Heritage architect Jane Burgess spoke in favour of preserving the bars.

"They're made of 1860 ductile steel - and it can't be replaced," she said. "It's self-healing, it creates a coat that doesn't rust and requires no maintenance. All that's happened is the lead seals around them have failed after 150 years. Whether the bars stay or go, the repair cost is identical. Given that no maintenance is involved in these bars, I don't know why Bridgepoint is taking such a stunner to them."

Others had less attachment to the bars on the historic jail - the site of Canada's last hanging. Ted Zwibell had been a patient at Bridgepoint.

"I was at Bridgepoint for three months and the staff there enabled me to walk and talk again," he said. "The view of the Don Jail I had from my bed disturbed me every single day. It's a place of incarceration. I didn't feel that I was being incarcerated - I felt as though I was being liberated."

The Bridgepoint team of architects and administrators, meanwhile, argued that the architectural significance of the building, which will face a new public park at Broadview Avenue and Gerrard Street, is not informed by the bars but by the facade itself.

Bridgepoint President and CEO Marian Walsh spoke to the community council personally.

"Bridgepoint and I feel very, very strongly that prison bars on the face of not just a transformed jail, but on the public face of Bridgepoint Hospital and on the streetfront space is fundamentally anti-ethical to all the efforts put here to create a hospital - and change it from a place of sickness for people going to die, to a place of health and wellness for people who are living with chronic illness," she said. "What Bridgepoint promised to do was not to restore the Don Jail. We agreed that we would take this important heritage building, and adaptively reuse it. We agreed to meaningfully integrate it into the hospital and that is what we've done."
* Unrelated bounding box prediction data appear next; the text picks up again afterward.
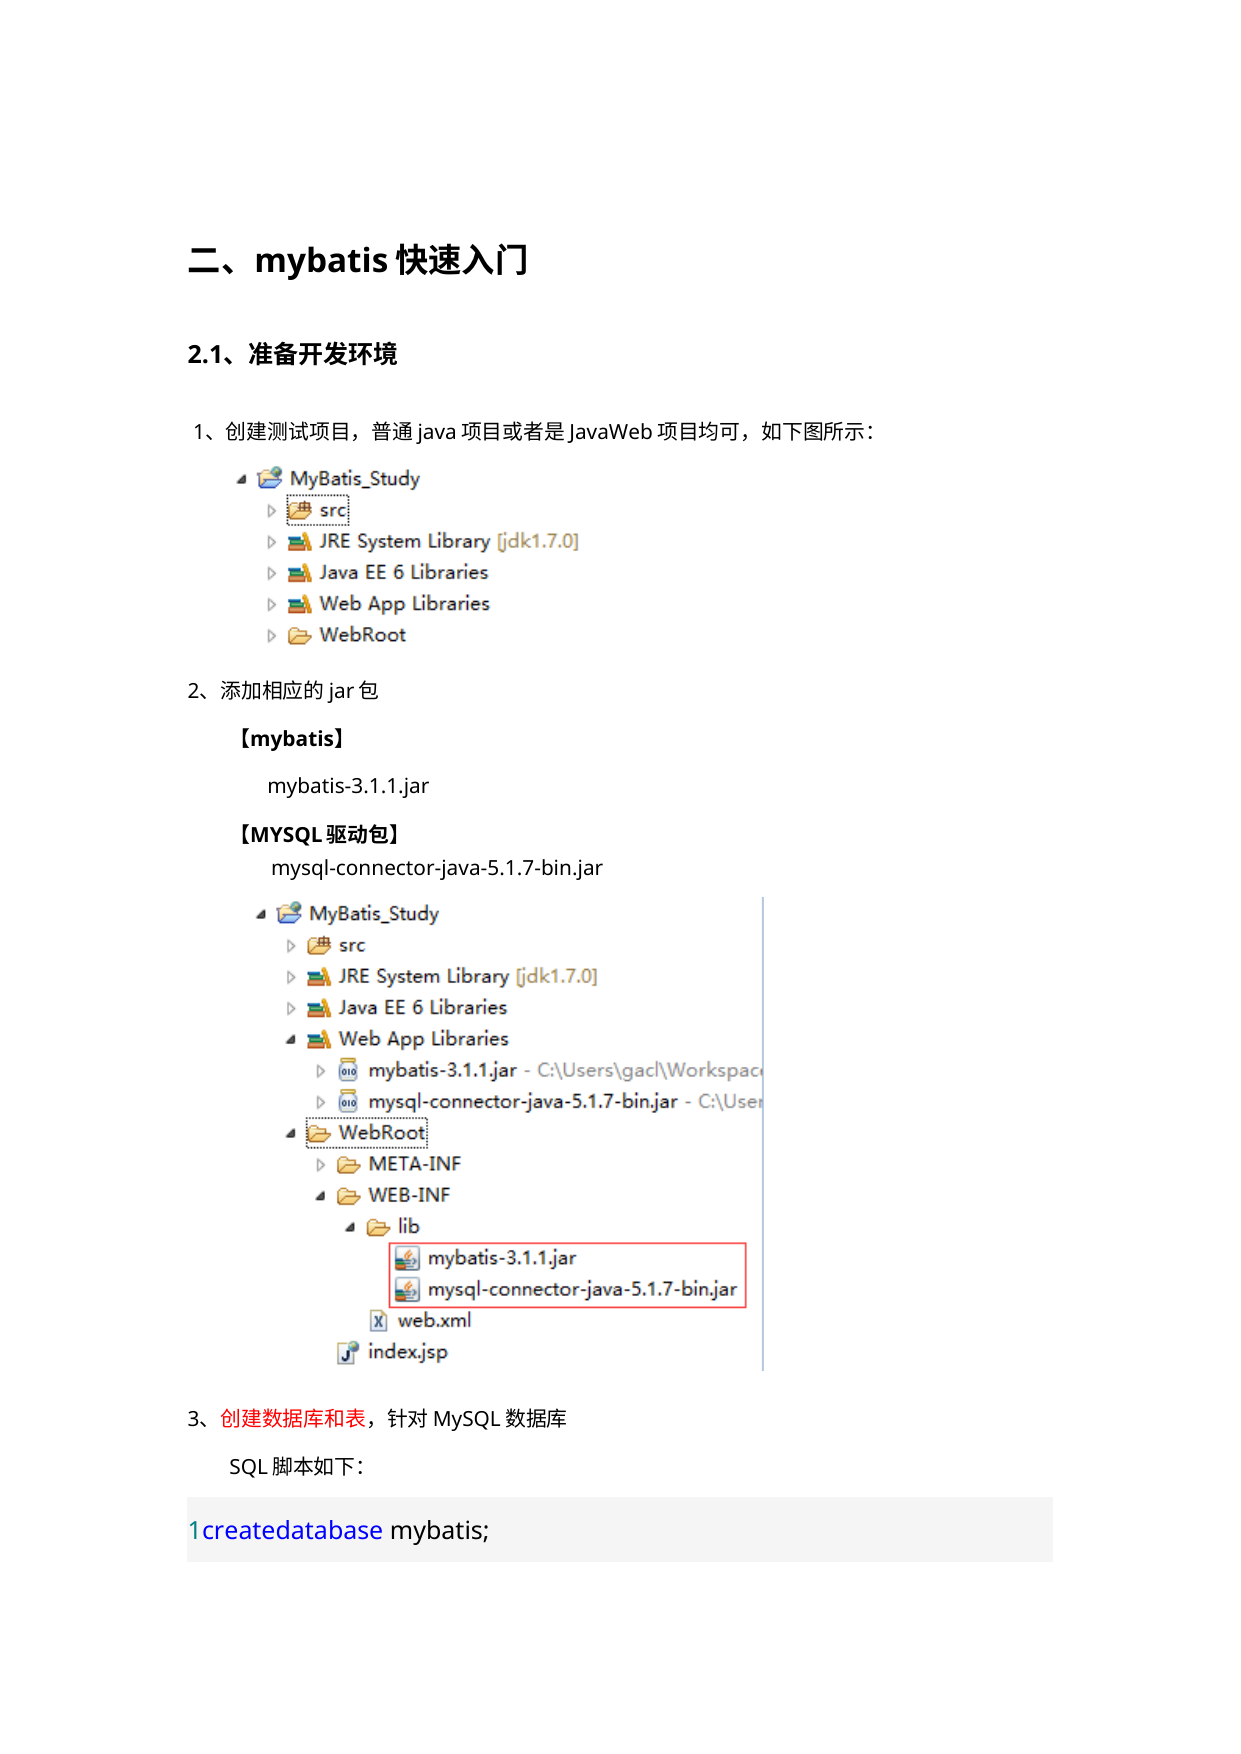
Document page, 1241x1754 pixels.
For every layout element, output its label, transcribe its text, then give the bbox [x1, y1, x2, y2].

text 【MYSQL驱动包】 mysql-connector-java-5.1.7-bin.jar [187, 817, 1053, 882]
text 【mybatis】 [187, 721, 1053, 753]
picture [250, 897, 764, 1371]
text 2、添加相应的jar包 [187, 673, 1053, 705]
text 2.1、准备开发环境 [187, 320, 1053, 385]
picture [229, 462, 611, 651]
text 1、创建测试项目，普通java项目或者是JavaWeb项目均可，如下图所示： [187, 414, 1053, 447]
text 1createdatabase mybatis; [187, 1497, 1053, 1562]
text mybatis-3.1.1.jar [187, 769, 1053, 802]
text SQL脚本如下： [187, 1449, 1053, 1482]
text 3、创建数据库和表，针对MySQL数据库 [187, 1401, 1053, 1433]
text 二、mybatis快速入门 [187, 226, 1053, 291]
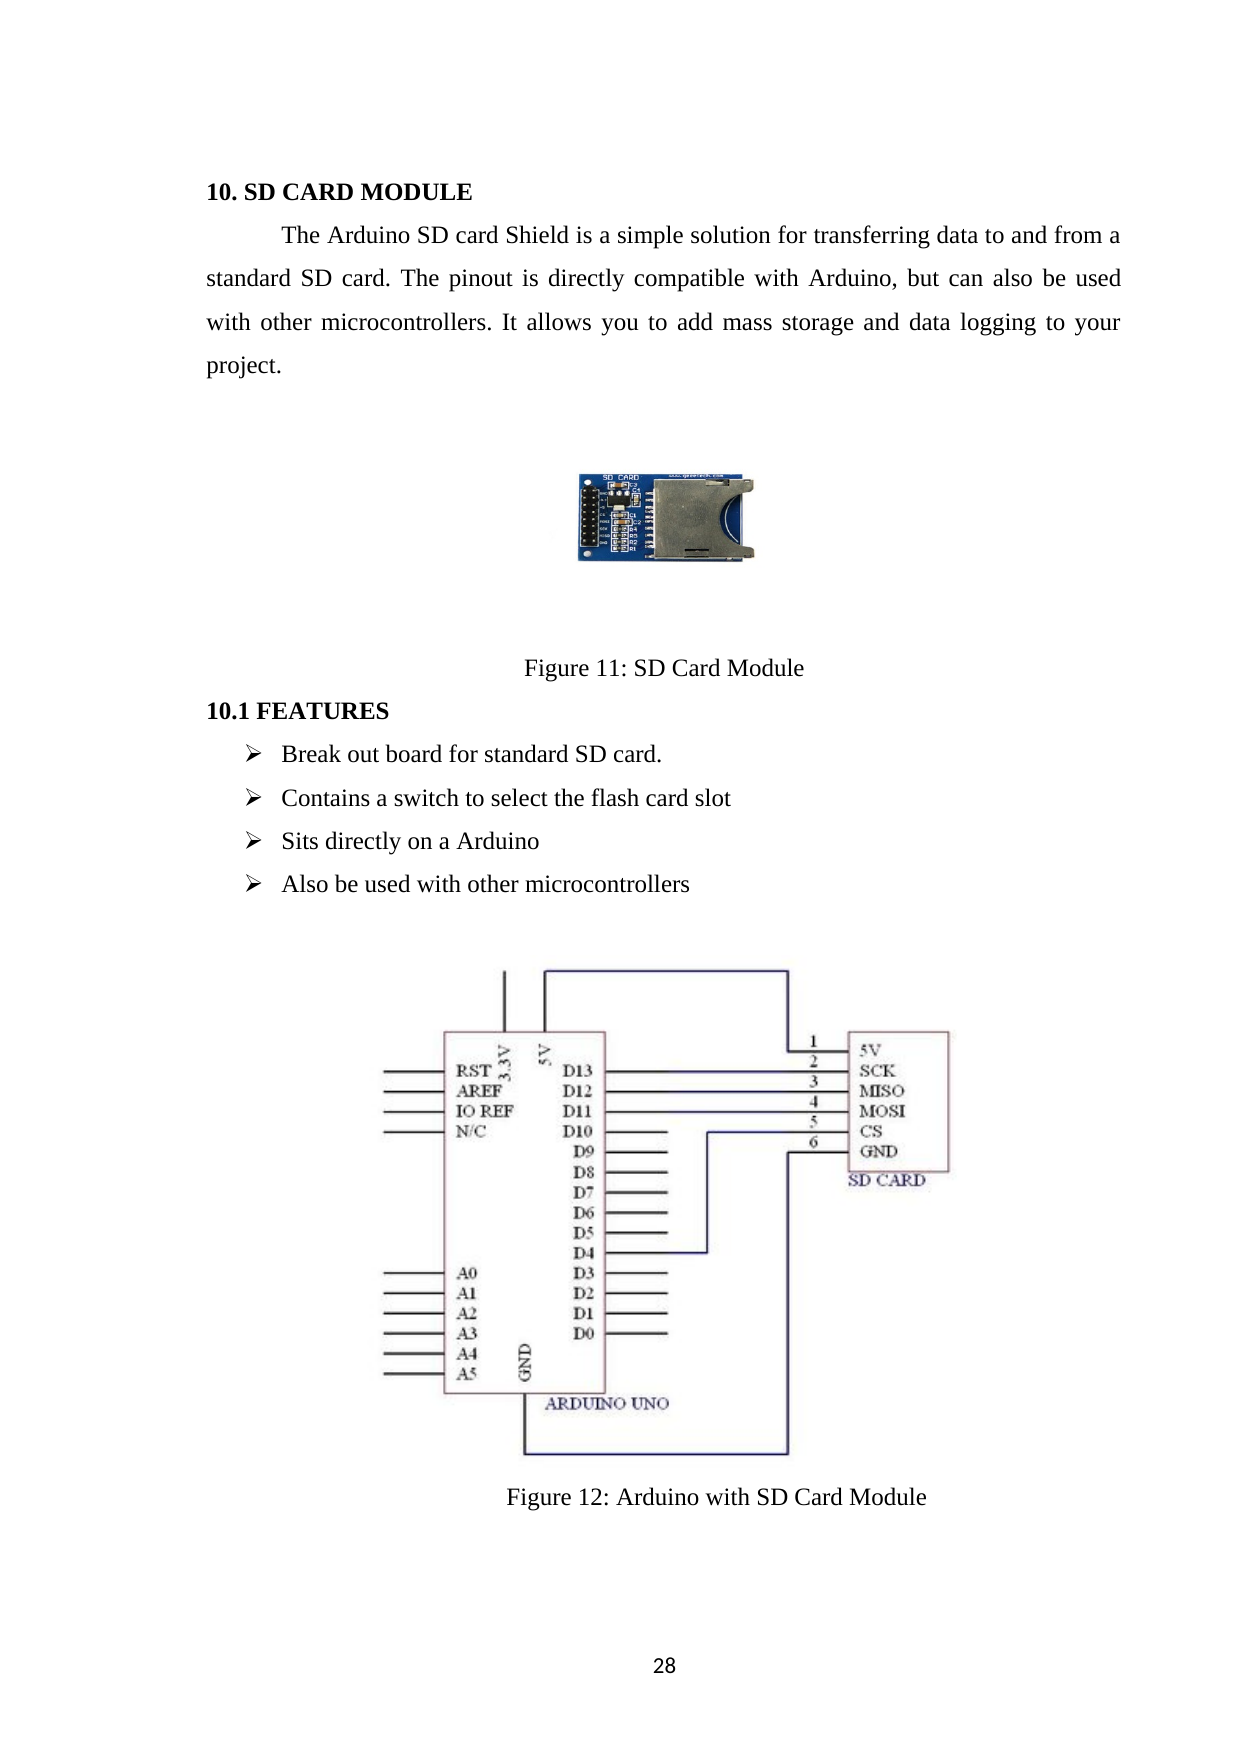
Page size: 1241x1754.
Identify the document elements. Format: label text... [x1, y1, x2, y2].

text The Arduino SD card Shield is a simple solution for transferring data to and from a standard SD card. The pinout is directly compatible with Arduino, but can also be used with other microcontrollers. It allows you to add mass storage and data logging to your project. [206, 220, 1122, 378]
text 10.1 FEATURES [206, 696, 1122, 725]
picture [356, 955, 982, 1468]
list Sits directly on a Arduino [244, 826, 1122, 854]
text Figure 11: SD Card Module [206, 653, 1122, 682]
picture [512, 392, 817, 640]
list Break out board for standard SD card. [244, 739, 1122, 768]
list Also be used with other microcontrollers [244, 869, 1122, 898]
text Figure 12: Arduino with SD Card Module [431, 1482, 1122, 1510]
list Contains a switch to select the flash card slot [244, 783, 1122, 811]
text 10. SD CARD MODULE [206, 177, 1122, 206]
Councillors finally agreed with Bridgepoint. But Ward 20 (Trinity-Spadina) Councillor Adam Vaughan, who sits on the preservation board, argued the bars are an integral part of the jail's history, and more windows ought to have them.

"At some point, at the face of the jail, the history of the jail must be spoken to," he said. "It predates Confederation and it comes at a time when we were rethinking how we deal with inmates. This will always be referred to as the Don Jail, and parts need to be spoken to as a jail."